Start of Given information
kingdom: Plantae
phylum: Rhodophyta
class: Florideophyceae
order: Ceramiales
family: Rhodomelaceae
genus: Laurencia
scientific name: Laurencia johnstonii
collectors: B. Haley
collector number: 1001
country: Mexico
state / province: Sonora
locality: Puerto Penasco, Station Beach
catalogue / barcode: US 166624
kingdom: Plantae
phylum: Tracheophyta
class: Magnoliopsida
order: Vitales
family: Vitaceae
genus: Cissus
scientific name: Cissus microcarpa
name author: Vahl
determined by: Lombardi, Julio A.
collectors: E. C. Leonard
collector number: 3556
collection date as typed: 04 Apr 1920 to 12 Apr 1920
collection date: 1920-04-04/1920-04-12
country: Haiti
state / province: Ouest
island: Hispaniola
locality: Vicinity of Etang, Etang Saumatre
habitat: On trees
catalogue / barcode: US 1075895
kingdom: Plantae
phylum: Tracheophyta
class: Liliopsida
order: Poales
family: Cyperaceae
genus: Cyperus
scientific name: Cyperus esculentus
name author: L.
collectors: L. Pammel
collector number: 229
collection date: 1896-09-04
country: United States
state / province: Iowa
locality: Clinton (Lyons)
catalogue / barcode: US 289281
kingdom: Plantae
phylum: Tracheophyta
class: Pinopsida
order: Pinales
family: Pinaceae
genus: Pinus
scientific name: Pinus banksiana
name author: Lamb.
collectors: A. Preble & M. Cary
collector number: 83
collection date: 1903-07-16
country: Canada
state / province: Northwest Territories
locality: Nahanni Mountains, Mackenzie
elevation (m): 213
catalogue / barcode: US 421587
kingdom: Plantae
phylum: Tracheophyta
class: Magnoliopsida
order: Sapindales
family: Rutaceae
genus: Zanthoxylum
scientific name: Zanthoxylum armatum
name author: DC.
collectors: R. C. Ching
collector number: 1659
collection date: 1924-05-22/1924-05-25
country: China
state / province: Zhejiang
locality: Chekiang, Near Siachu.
End of Given information
[Aim]
Copy every line of all the items above word for word, keeping the original order.

[Solution to this problem]
kingdom: Plantae
phylum: Rhodophyta
class: Florideophyceae
order: Ceramiales
family: Rhodomelaceae
genus: Laurencia
scientific name: Laurencia johnstonii
collectors: B. Haley
collector number: 1001
country: Mexico
state / province: Sonora
locality: Puerto Penasco, Station Beach
catalogue / barcode: US 166624
kingdom: Plantae
phylum: Tracheophyta
class: Magnoliopsida
order: Vitales
family: Vitaceae
genus: Cissus
scientific name: Cissus microcarpa
name author: Vahl
determined by: Lombardi, Julio A.
collectors: E. C. Leonard
collector number: 3556
collection date as typed: 04 Apr 1920 to 12 Apr 1920
collection date: 1920-04-04/1920-04-12
country: Haiti
state / province: Ouest
island: Hispaniola
locality: Vicinity of Etang, Etang Saumatre
habitat: On trees
catalogue / barcode: US 1075895
kingdom: Plantae
phylum: Tracheophyta
class: Liliopsida
order: Poales
family: Cyperaceae
genus: Cyperus
scientific name: Cyperus esculentus
name author: L.
collectors: L. Pammel
collector number: 229
collection date: 1896-09-04
country: United States
state / province: Iowa
locality: Clinton (Lyons)
catalogue / barcode: US 289281
kingdom: Plantae
phylum: Tracheophyta
class: Pinopsida
order: Pinales
family: Pinaceae
genus: Pinus
scientific name: Pinus banksiana
name author: Lamb.
collectors: A. Preble & M. Cary
collector number: 83
collection date: 1903-07-16
country: Canada
state / province: Northwest Territories
locality: Nahanni Mountains, Mackenzie
elevation (m): 213
catalogue / barcode: US 421587
kingdom: Plantae
phylum: Tracheophyta
class: Magnoliopsida
order: Sapindales
family: Rutaceae
genus: Zanthoxylum
scientific name: Zanthoxylum armatum
name author: DC.
collectors: R. C. Ching
collector number: 1659
collection date: 1924-05-22/1924-05-25
country: China
state / province: Zhejiang
locality: Chekiang, Near Siachu.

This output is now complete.